TASK BRIEF:
Reproduce the passage on semantic banks word for word, from "I’m reluctant to" to "our money now.".

STUDY TEXT:
>>>
I’m reluctant to start with the end state, because pretty much anyone reading this, including those who aspire to be semantic banks, will find this to be a “bridge too far.”  Bear with me.  I know this will take at least a decade, perhaps longer to achieve.  However, having the end in mind, allows us to understand with a clarity few currently have, exactly where it is we are wasting our money now.

If we had the benefit of time and could look back from 2026 and ask ourselves “which of our investments in 2016 were really investments, and which were wastes of money?” how would we handicap the projects we are now funding?  Now to be clear, not all expenditures need to be leading to the semantic future.  There are tactical projects that are worth so much in the short term that we can overlook the fact that we are anti-investing the future.  But we should be aware of when we are doing this, and it should be an exception. The semantic bank of the future will be the organization that can intentionally divert the greatest percent of their current IT capital spend toward their semantic future.

A Semantic Bank will be known by the extent to which its information systems are mediated by a single (potentially fractal, but with a single simple core) conceptual model.  Unlike conceptual models of the past, this one will be directly implemented.  That is, a query to the conceptual model will return production data, and a transaction expressed in conceptual model terms will be committed, subject to permissions and constraints which will also be semantically described.
<<<
DATASET EXCERPT:
>>>
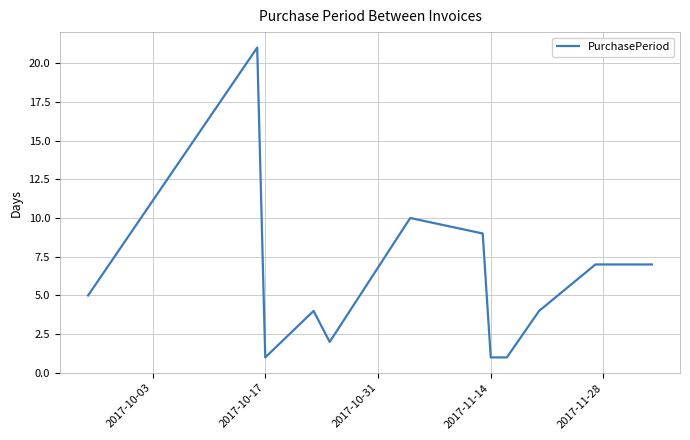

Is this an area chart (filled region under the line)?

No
<<<
RESPONSE AREA:
I’m reluctant to start with the end state, because pretty much anyone reading this, including those who aspire to be semantic banks, will find this to be a “bridge too far.”  Bear with me.  I know this will take at least a decade, perhaps longer to achieve.  However, having the end in mind, allows us to understand with a clarity few currently have, exactly where it is we are wasting our money now.